Problems to solve
a - Please answer these from the essay on the end of the Bush era and Iraq, marking each answer (i), (ii) or (iii) to match:
(i) Which number in the series "The End of the Bush Era" is this essay?
(ii) In what year did the invasion of Iraq take place?
(iii) How many years of sanctions came before the invasion?
b - Carry on the essay on the end of the Bush era and Iraq from its last sentence.

Page extract

● ● ● ●

Monday, January 19, 2009

The End of the Bush Era: Iraq

This is the second in a series of essays, "The End of the Bush Era." It is a list of what I believe are the most prominent successes and failures of this prolific politician who, for better or ill, is going to become an indelible part of history.

The reasons for why the Bush-Blair coalition went into Iraq for Gulf War 2 is going to remain one of the great mysteries of our generation.

A lot of answers are on offer, but they are at best only a piece of the puzzle, and at worst, dismissive of exactly how convinced these gentlemen were (and remain to this day) that we needed to bomb Iraq.

Oil is not a good enough a reason. Iraq was a net importer of oil for years after the invasion in 2003, and it couldn't have been expected to be any different. Oil is a capital-intensive venture, and most of the infrastructure was crumbling in Iraq, after more than 12 years of sanctions. Today, after 5 years, Iraq's contribution to global oil production is still nothing to write home about.

It may be a combination of oil and one-upping his father, who very prudently went in with certain objectives, achieved them, then moved out, but then subsequently lost his re-election in 1991.

● ● ● ●

Data listing
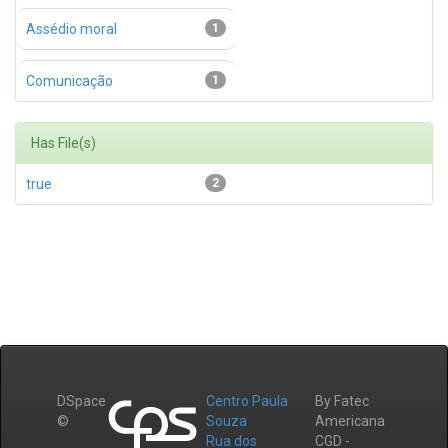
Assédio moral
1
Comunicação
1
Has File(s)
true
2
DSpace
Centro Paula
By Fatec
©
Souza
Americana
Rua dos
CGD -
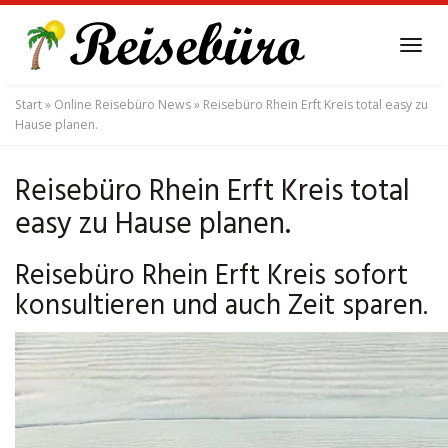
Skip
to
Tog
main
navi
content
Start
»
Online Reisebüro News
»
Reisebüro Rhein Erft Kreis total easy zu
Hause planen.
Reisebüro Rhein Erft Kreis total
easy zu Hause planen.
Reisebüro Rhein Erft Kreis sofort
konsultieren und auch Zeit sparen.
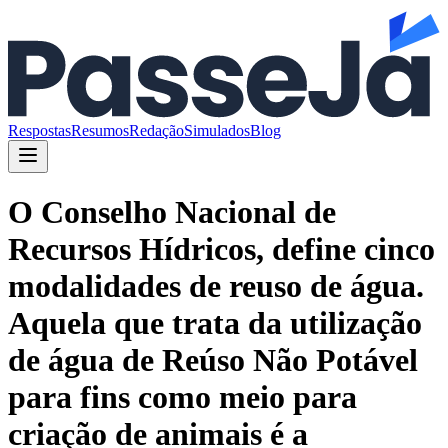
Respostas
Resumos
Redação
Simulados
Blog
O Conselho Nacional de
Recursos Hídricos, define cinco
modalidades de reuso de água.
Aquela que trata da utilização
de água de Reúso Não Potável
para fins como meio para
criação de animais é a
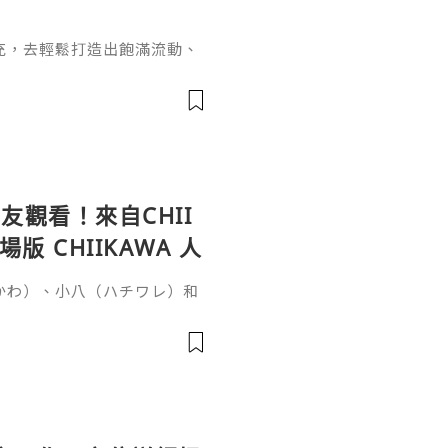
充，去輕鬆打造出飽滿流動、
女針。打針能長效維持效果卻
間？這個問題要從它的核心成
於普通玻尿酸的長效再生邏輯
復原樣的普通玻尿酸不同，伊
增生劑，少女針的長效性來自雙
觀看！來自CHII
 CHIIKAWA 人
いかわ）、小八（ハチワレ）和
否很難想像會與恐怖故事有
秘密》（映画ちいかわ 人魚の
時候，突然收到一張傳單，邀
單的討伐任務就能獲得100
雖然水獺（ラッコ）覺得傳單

● ● ● ●

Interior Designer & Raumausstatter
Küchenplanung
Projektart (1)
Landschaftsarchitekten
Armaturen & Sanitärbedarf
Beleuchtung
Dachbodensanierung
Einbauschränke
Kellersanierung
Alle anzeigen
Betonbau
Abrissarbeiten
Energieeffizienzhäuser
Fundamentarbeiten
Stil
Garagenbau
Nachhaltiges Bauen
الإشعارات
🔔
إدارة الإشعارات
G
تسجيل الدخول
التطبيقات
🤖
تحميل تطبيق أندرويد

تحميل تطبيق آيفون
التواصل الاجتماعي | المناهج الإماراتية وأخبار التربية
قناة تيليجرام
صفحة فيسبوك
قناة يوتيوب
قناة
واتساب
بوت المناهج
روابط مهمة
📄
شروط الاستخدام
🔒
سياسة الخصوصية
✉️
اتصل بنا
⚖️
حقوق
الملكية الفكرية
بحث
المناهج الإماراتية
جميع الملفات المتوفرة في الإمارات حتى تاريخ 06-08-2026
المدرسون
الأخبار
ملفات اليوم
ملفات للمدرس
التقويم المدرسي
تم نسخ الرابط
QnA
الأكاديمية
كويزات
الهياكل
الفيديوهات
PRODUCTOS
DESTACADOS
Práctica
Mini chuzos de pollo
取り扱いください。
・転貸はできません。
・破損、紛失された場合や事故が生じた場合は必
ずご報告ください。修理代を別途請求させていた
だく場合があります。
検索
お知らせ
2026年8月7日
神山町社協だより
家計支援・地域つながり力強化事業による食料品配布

● ● ● ●

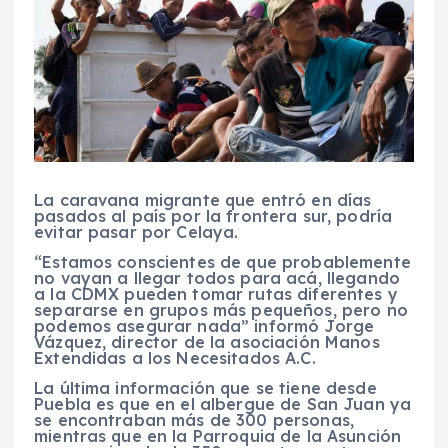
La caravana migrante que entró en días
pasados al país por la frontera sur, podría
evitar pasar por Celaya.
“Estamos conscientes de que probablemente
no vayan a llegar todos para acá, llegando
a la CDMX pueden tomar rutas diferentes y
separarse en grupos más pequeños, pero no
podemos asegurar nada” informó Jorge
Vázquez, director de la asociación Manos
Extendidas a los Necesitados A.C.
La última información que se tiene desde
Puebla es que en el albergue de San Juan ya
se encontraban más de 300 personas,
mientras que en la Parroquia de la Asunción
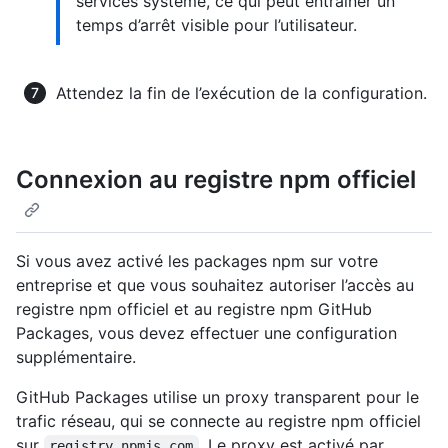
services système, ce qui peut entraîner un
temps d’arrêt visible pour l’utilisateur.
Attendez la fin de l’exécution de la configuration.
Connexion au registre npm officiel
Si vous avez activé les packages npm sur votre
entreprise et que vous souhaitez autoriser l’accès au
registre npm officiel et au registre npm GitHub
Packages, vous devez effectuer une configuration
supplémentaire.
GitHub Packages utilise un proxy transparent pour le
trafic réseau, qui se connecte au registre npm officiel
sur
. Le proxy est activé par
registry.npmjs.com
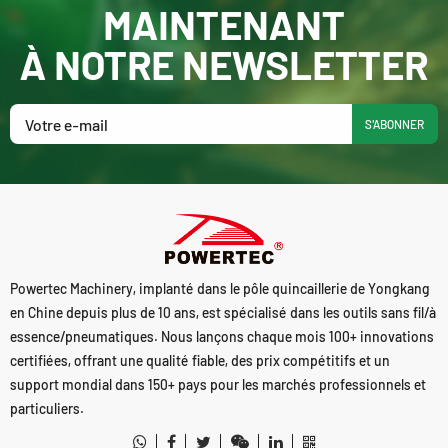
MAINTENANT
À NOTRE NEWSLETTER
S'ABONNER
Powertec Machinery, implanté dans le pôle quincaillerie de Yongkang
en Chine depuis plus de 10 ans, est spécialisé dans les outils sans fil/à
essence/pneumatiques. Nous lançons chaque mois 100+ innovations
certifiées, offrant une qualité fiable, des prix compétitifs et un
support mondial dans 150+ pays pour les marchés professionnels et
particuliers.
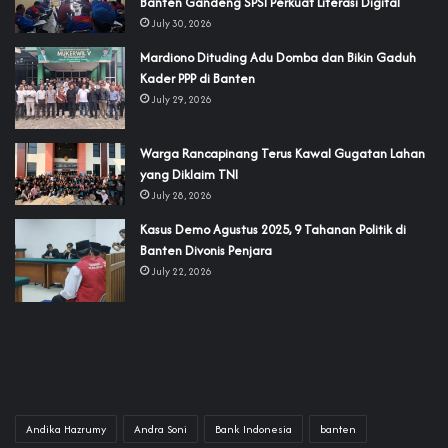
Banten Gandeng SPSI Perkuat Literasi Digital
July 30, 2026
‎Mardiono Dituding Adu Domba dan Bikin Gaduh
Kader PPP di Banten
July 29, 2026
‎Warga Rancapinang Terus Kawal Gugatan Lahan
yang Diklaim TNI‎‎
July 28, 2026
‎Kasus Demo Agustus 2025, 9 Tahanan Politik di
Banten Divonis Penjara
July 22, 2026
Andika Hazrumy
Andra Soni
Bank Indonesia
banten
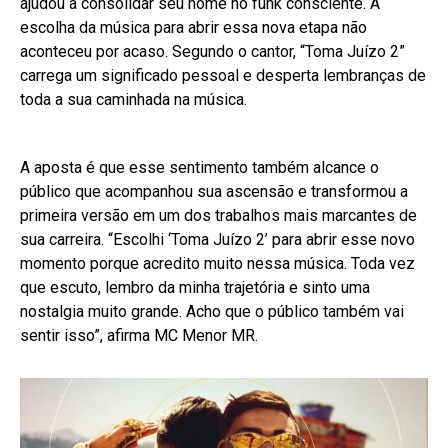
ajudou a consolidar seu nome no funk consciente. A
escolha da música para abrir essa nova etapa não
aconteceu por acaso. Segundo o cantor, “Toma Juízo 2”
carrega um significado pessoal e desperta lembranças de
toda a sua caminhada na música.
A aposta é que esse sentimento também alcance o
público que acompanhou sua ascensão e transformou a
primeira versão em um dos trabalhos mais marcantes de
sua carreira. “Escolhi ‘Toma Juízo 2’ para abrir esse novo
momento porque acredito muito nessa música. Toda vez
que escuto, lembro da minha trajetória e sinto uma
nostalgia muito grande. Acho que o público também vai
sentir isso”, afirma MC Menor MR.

● ● ● ●

Exercise responses
a -
(i) The second.
(ii) 2003.
(iii) More than 12 years.

b -
It could have been the Cookie Monster, I don't know. The truth is, nobody does. Despite the numerous books that have come out on the Bush presidency, the real inner core of interactions are covered in a fog of war, and subject to conjecture. Everyone's got a guess, and an opinion, but nobody really knows.

If you ask Bush and Blair about it, they go into moral platitudes about how they "believed" it was right, as if you're asking them if they believed in Jesus or Buddha, and then fall back to the ridiculous argument that the world is a better place without Saddam Hussein.

Well, it would be a better place without Robert Mugabe, Mahmoud Ahmadinejad, Kim Jong Il, and my annoying university roommate in 2006. Invade them too, why don't you, and make the world a "better place"? It's a cop-out.

It is a decision perplexing in its stupidity and awe-inspiring in the scale of disaster it has rained down upon Iraq and the world.

I still remember watching "Operation Shock and Awe" on CNN from Abu Dhabi in March 2003. It indeed was both shocking and awful.

The skyline of Baghdad was glowing orange in the night time as it rained fire. The domes and palm trees, such a familiar site for me, (having lived and grown up in the Middle East myself) silhouetted against the flames. To see it burn like that, it touched me really deeply. People shouldn't be allowed to do things like that without due cause.

Everyone outside of the Western intelligentsia informally knew there were no weapons of mass destruction in Iraq. Iraq was under weapons inspections, stricter sanctions or bombings for the past 12 years at that point, and this combination of UN-administered soft and hard diplomacy was doing a pretty decent job of containing the Iraqi threat. Al Qaeda loathed Iraq and wouldn't touch it with a ten-foot pole, and Saddam Hussein had absolutely nothing to do with 9/11.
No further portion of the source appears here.